2022 UK Seniors Championship

Tournament information
- Dates: 4–7 January 2022
- Venue: Bonus Arena
- City: Hull
- Country: England
- Organisation: World Seniors Tour
- Format: Seniors event
- Highest break: David Lilley (ENG) (109)

Final
- Champion: Peter Lines (ENG)
- Runner-up: David Lilley (ENG)
- Score: 4–1

= 2022 UK Seniors Championship =

The 2022 UK Seniors Championship was a seniors' snooker tournament that took place from 4 to 7 January 2022 at the Bonus Arena in Hull, England. It was the first World Seniors Tour event of the 2021–22 snooker season.

Michael Judge was the defending champion, having defeated Jimmy White 4–2 in the 2019 edition of the event. However, Judge lost 1–3 to Peter Lines in the first round. Lines went on to win the tournament, beating David Lilley 4–1 in the final.

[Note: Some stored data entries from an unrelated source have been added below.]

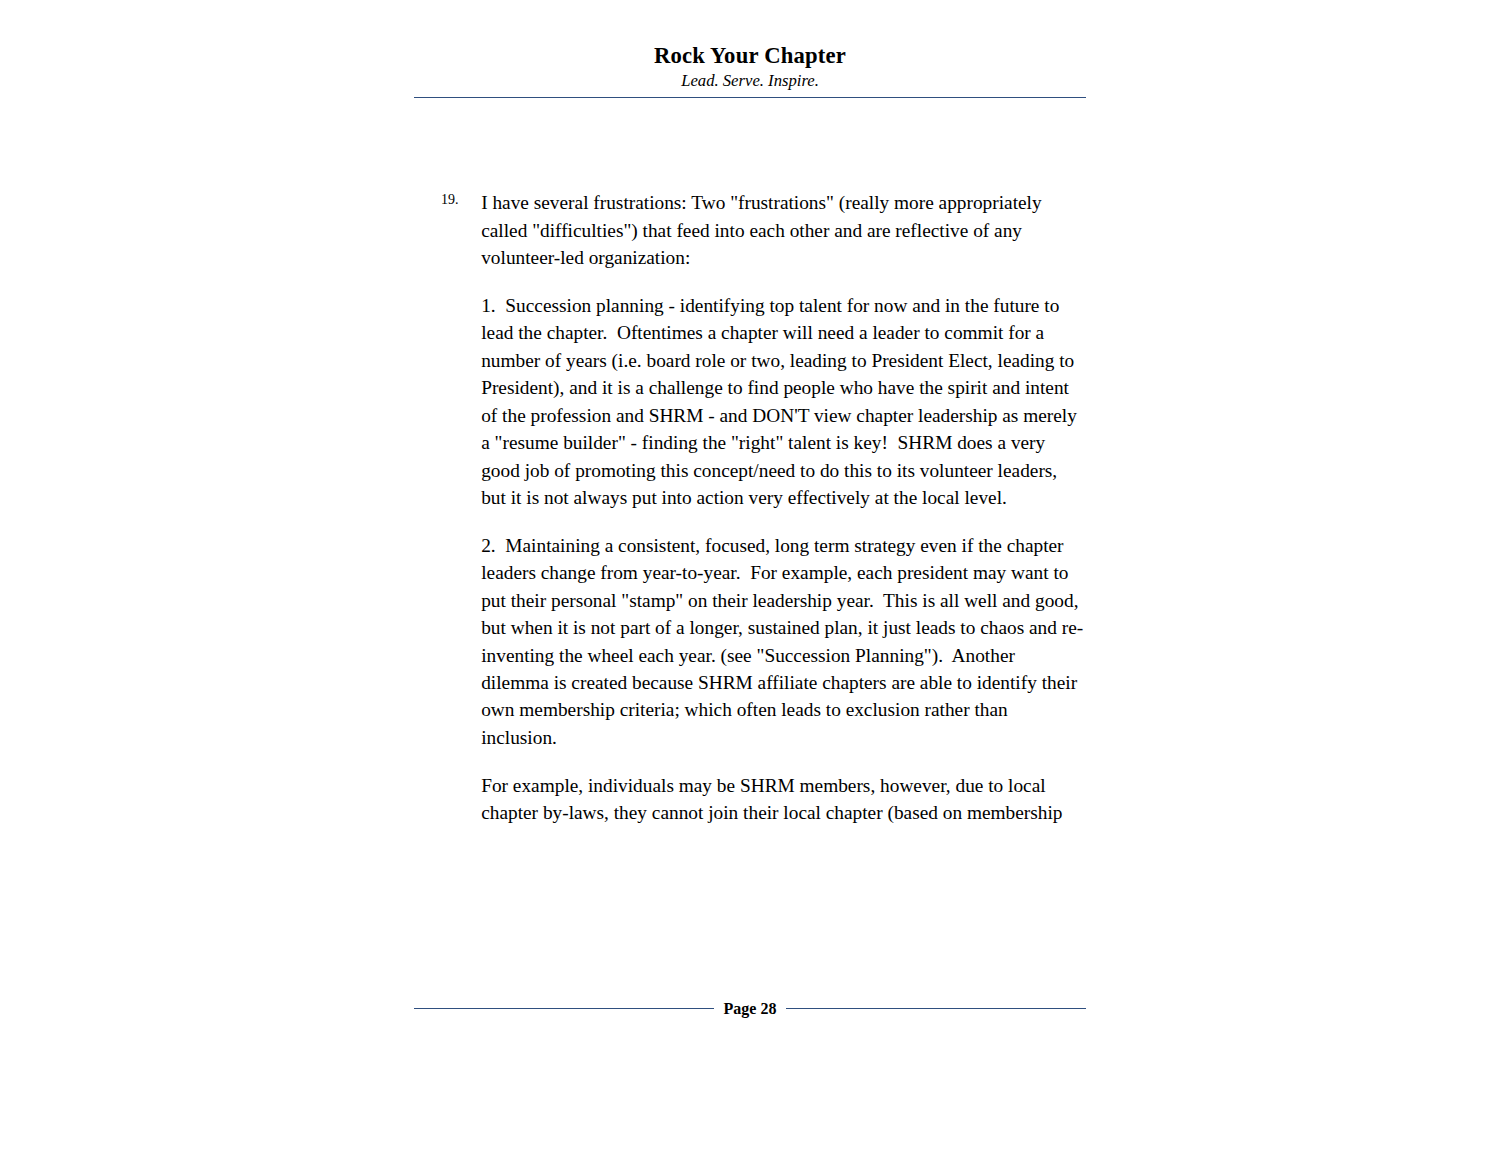Rock Your Chapter
Lead. Serve. Inspire.
19.
I have several frustrations: Two "frustrations" (really more appropriately called "difficulties") that feed into each other and are reflective of any volunteer-led organization:
1. Succession planning - identifying top talent for now and in the future to lead the chapter. Oftentimes a chapter will need a leader to commit for a number of years (i.e. board role or two, leading to President Elect, leading to President), and it is a challenge to find people who have the spirit and intent of the profession and SHRM - and DON'T view chapter leadership as merely a "resume builder" - finding the "right" talent is key! SHRM does a very good job of promoting this concept/need to do this to its volunteer leaders, but it is not always put into action very effectively at the local level.
2. Maintaining a consistent, focused, long term strategy even if the chapter leaders change from year-to-year. For example, each president may want to put their personal "stamp" on their leadership year. This is all well and good, but when it is not part of a longer, sustained plan, it just leads to chaos and re-inventing the wheel each year. (see "Succession Planning"). Another dilemma is created because SHRM affiliate chapters are able to identify their own membership criteria; which often leads to exclusion rather than inclusion.
For example, individuals may be SHRM members, however, due to local chapter by-laws, they cannot join their local chapter (based on membership
Page 28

The tournament was the final event in which 1980 World Champion and three-time Masters champion Cliff Thorburn competed. He played his final match against Kuldesh Johal on 5 January 2022, eleven days before turning 74.

== Tournament draw ==
Below are the results for the main draw. Seedings are shown in the leftmost boxes, and match winners are denoted in bold.

===Final===

Final: Best of 7 frames. Referee: Michaela Tabb Bonus Arena, Hull, England, 7 January 2022
| Peter Lines England | 4–1 | David Lilley England |
Frame scores: 23–70, 67–66 (60 Lilley), 71–21, 58–25, 68–56
| 47 | Highest break | 60 |
| 0 | Century breaks | 0 |
| 0 | 50+ breaks | 1 |

== Century breaks ==
A total of 2 century breaks were made during the tournament.